Kondisi wabah semesta saat ini, pendemi Corona Virus Disease (Covid-19), merupakan alasan yang sangat mendasar bagi pemerintah bekerjasama dengan lembaga keagamaan, dan lembaga adat, untuk mengeluarkan sejumlah keputusan bersama (Surat Keputusan Bersama/Surat Edaran Bersama), terkait teknis berupacara keagamaan dengan cara “ngubeng atau nyawang” untuk mengantisipasi terjadinya kerumunan, serta penanggulangan penyebaran virus corona dengan tetap terjaganya jarak fisik (physical distance) dan jarak sosial (social distance).
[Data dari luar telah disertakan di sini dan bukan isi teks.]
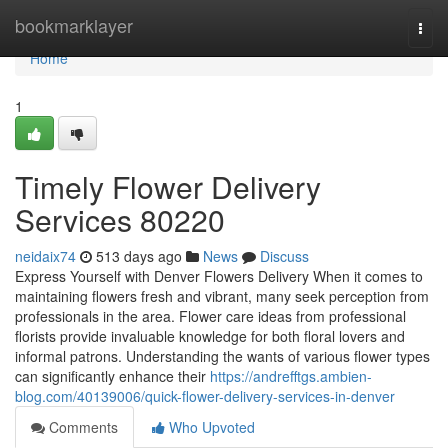
Home
bookmarklayer
Togg
navi
Home
1
Timely Flower Delivery
Services 80220
neidaix74
513 days ago
News
Discuss
Express Yourself with Denver Flowers Delivery When it comes to
maintaining flowers fresh and vibrant, many seek perception from
professionals in the area. Flower care ideas from professional
florists provide invaluable knowledge for both floral lovers and
informal patrons. Understanding the wants of various flower types
can significantly enhance their
https://andrefftgs.ambien-
blog.com/40139006/quick-flower-delivery-services-in-denver
Comments
Who Upvoted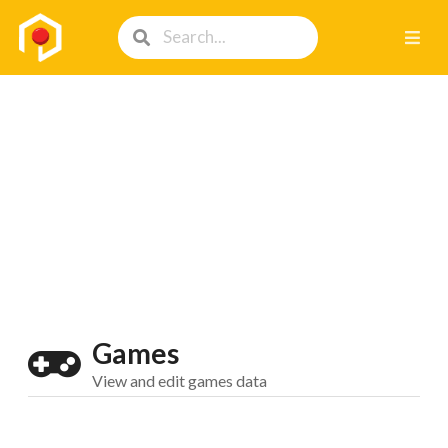
Games
View and edit games data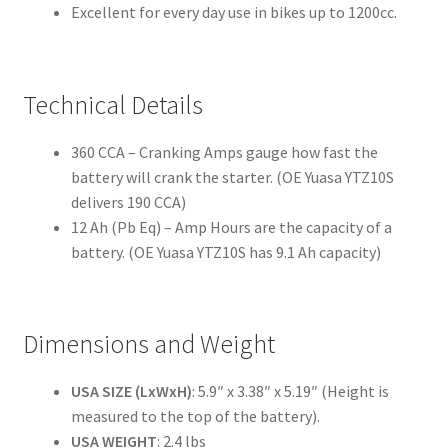
Excellent for every day use in bikes up to 1200cc.
Technical Details
360 CCA – Cranking Amps gauge how fast the
battery will crank the starter. (OE Yuasa YTZ10S
delivers 190 CCA)
12 Ah (Pb Eq) – Amp Hours are the capacity of a
battery. (OE Yuasa YTZ10S has 9.1 Ah capacity)
Dimensions and Weight
USA SIZE (LxWxH)
: 5.9″ x 3.38″ x 5.19″ (Height is
measured to the top of the battery).
USA WEIGHT
: 2.4 lbs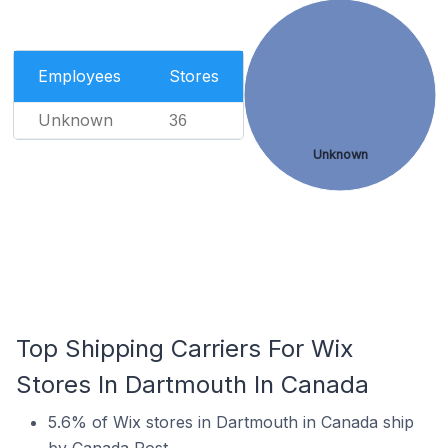
Employees
Stores
Unknown
36
Unknown
Top Shipping Carriers For Wix
Stores In Dartmouth In Canada
5.6% of Wix stores in Dartmouth in Canada ship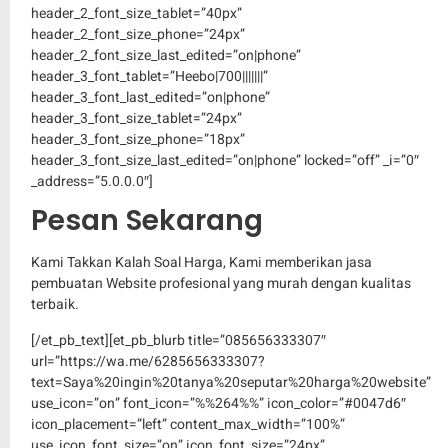
header_2_font_size_tablet=”40px”
header_2_font_size_phone=”24px”
header_2_font_size_last_edited=”on|phone”
header_3_font_tablet=”Heebo|700|||||||”
header_3_font_last_edited=”on|phone”
header_3_font_size_tablet=”24px”
header_3_font_size_phone=”18px”
header_3_font_size_last_edited=”on|phone” locked=”off” _i=”0″
_address=”5.0.0.0″]
Pesan Sekarang
Kami Takkan Kalah Soal Harga, Kami memberikan jasa
pembuatan Website profesional yang murah dengan kualitas
terbaik.
[/et_pb_text][et_pb_blurb title=”085656333307″
url=”https://wa.me/6285656333307?
text=Saya%20ingin%20tanya%20seputar%20harga%20website”
use_icon=”on” font_icon=”%%264%%” icon_color=”#0047d6″
icon_placement=”left” content_max_width=”100%”
use_icon_font_size=”on” icon_font_size=”24px”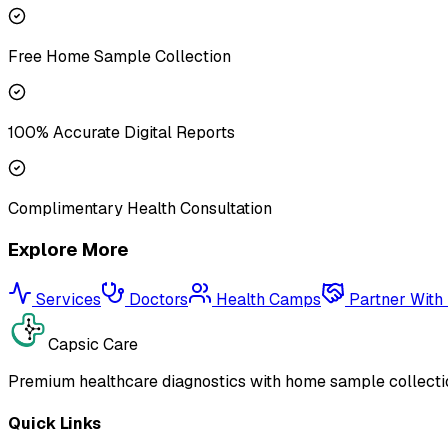
Free Home Sample Collection
100% Accurate Digital Reports
Complimentary Health Consultation
Explore More
Services
Doctors
Health Camps
Partner With
Capsic Care
Premium healthcare diagnostics with home sample collectio
Quick Links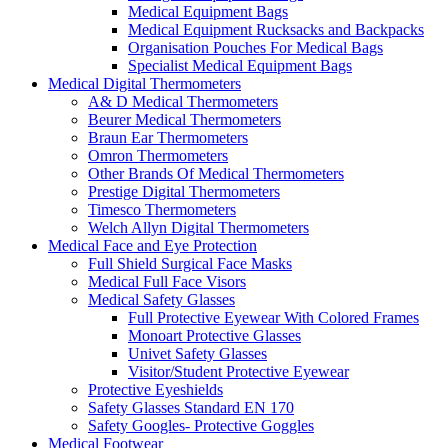
Medical Equipment Bags
Medical Equipment Rucksacks and Backpacks
Organisation Pouches For Medical Bags
Specialist Medical Equipment Bags
Medical Digital Thermometers
A& D Medical Thermometers
Beurer Medical Thermometers
Braun Ear Thermometers
Omron Thermometers
Other Brands Of Medical Thermometers
Prestige Digital Thermometers
Timesco Thermometers
Welch Allyn Digital Thermometers
Medical Face and Eye Protection
Full Shield Surgical Face Masks
Medical Full Face Visors
Medical Safety Glasses
Full Protective Eyewear With Colored Frames
Monoart Protective Glasses
Univet Safety Glasses
Visitor/Student Protective Eyewear
Protective Eyeshields
Safety Glasses Standard EN 170
Safety Googles- Protective Goggles
Medical Footwear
Ngubeng/nyawang sebagai kearifan lokal masyarakat Bali, jika dilihat dari perspektif proksemika atau semiotika ruangnya Hall (1996), bukan hanya berhasil meniadakan jarak intim (0-45cm), namun juga sekaligus menjauhkan jarak personal (45-120cm), berhasil membentuk jarak sosial (120-360cm) dan bahkan jarak publik (360-750cm). Bagi umat yang bersembahyang dengan cara ngubeng dari rumah (tempat suci keluarga), pada sudut pandang Proksemika sudah terbentuk suatu struktur ruang mikro inter personal di dalamnya. Secara tidak langsung, dalam praktiknya cara ngubeng bahkan sudah melampaui dari kategori jarak publiknya Hall.
Ngubeng atau nyawang dalam beritual di kala pandemi, dengan demikian merupakan bentuk adaptasi praktik kultural masyarakat Bali dalam menginternalisasi internasional isu atau aspek eksternal ke dalam ranah internal praksis sosio religius. Ngubeng atau nyawang menjadi pilihan logis dalam pemanfaatan ruang-ruang spiritual dan secara praksis juga berhasil men-de-habitus praktik kultural yang sudah mapan sebelumnya, yakni yang biasanya dilakukan secara komunal, kolektif kolegia yang dipastikan membentuk kerumunan massa. Khusus dalam pola persembahyangan, praksis ngubeng berhasil membentuk dan terjaganya jarak fisik dan jarak sosial pada kawasan suci serta kuil-kuil pemujaan sebagai ruang-ruang sosio-religius umat beragama.